=== LISTED ENTRIES ===

┌────────

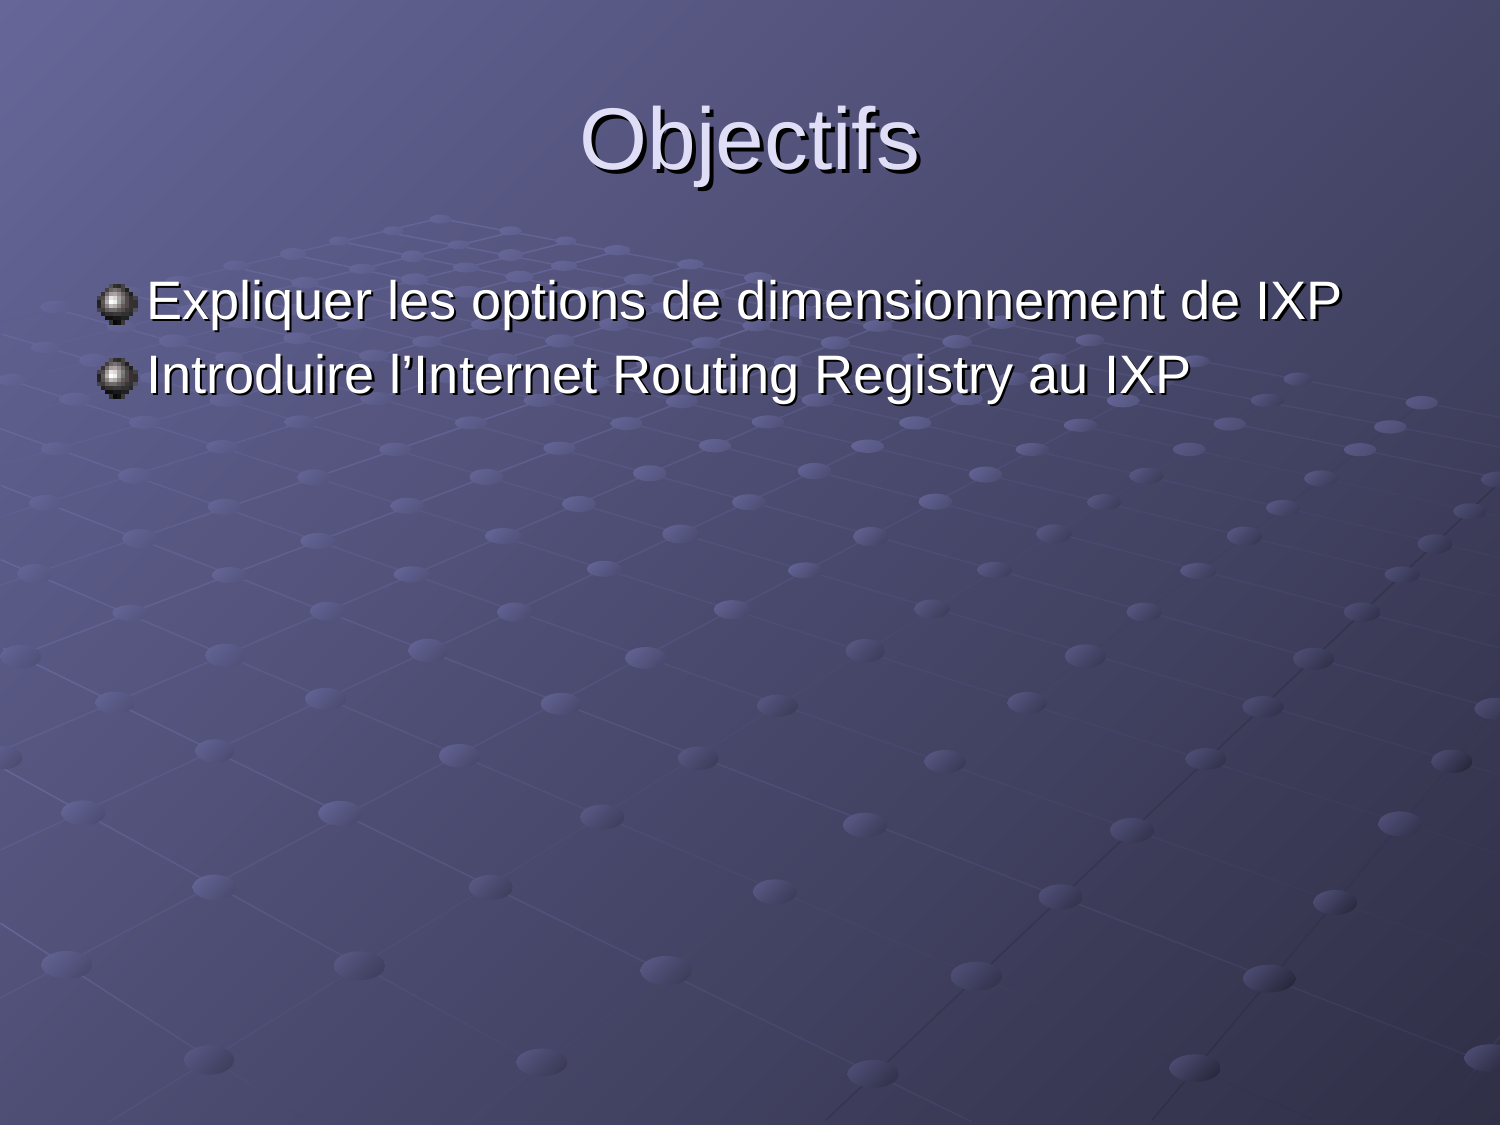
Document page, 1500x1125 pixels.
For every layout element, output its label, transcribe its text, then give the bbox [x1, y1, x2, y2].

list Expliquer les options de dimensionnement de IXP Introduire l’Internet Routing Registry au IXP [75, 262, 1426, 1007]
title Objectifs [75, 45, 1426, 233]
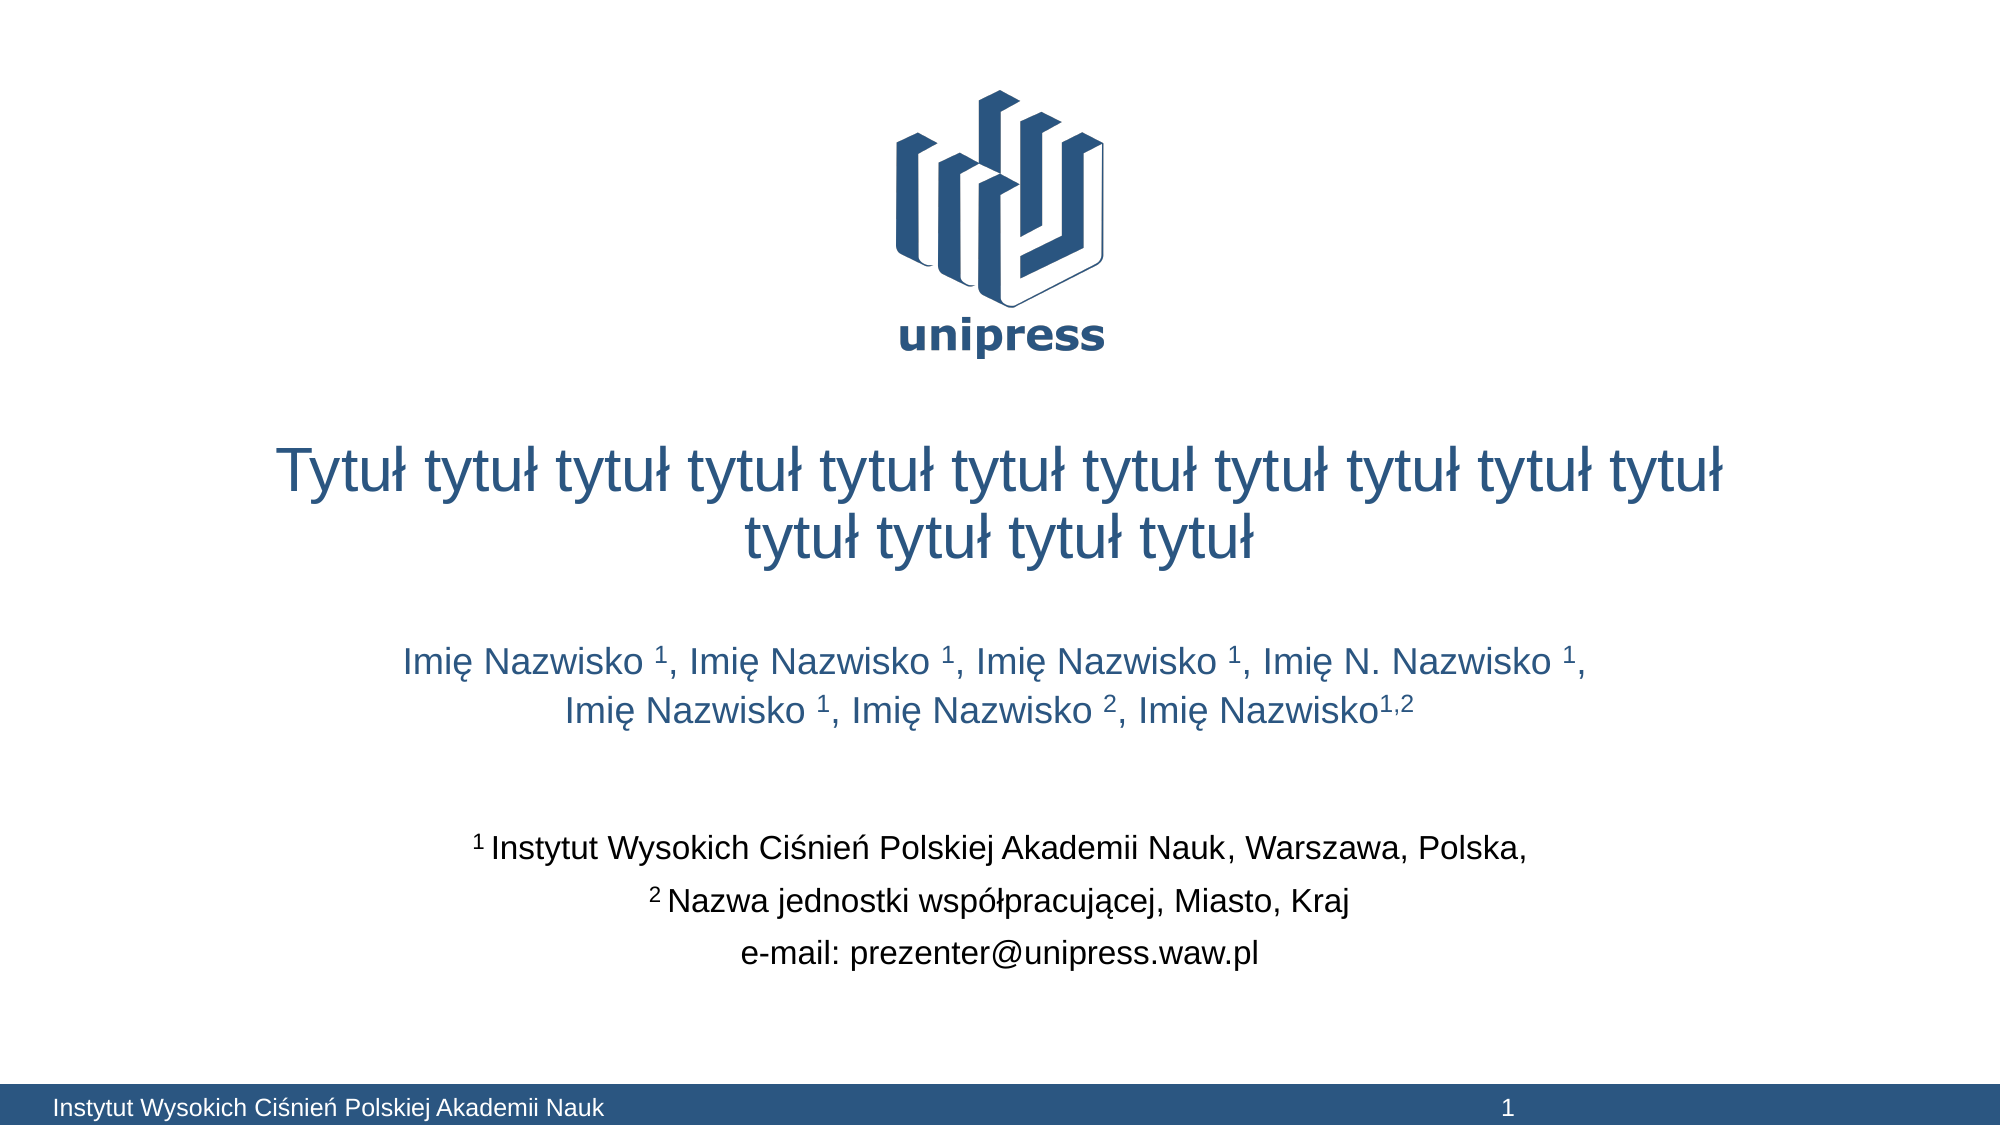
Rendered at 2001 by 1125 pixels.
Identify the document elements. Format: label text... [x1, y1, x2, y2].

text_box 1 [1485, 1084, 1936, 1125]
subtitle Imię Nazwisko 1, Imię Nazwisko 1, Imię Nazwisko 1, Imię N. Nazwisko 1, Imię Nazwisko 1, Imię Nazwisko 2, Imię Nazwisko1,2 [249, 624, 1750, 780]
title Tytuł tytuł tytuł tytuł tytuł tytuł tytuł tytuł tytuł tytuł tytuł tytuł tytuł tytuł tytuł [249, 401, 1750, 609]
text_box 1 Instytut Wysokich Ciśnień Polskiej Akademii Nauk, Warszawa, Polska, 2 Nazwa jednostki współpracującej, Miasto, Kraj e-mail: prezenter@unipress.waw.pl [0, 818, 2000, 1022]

└────────

=== YOUR TASK ===
Return, word for word, the lines from the one with "Rendered at 2001 by 1125 pixels." up to and including the one with "subtitle Imię Nazwisko".

=== REPLY TO THE TASK ===
Rendered at 2001 by 1125 pixels.
Identify the document elements. Format: label text... [x1, y1, x2, y2].

text_box 1 [1485, 1084, 1936, 1125]
subtitle Imię Nazwisko 1, Imię Nazwisko 1, Imię Nazwisko 1, Imię N. Nazwisko 1, Imię Nazwisko 1, Imię Nazwisko 2, Imię Nazwisko1,2 [249, 624, 1750, 780]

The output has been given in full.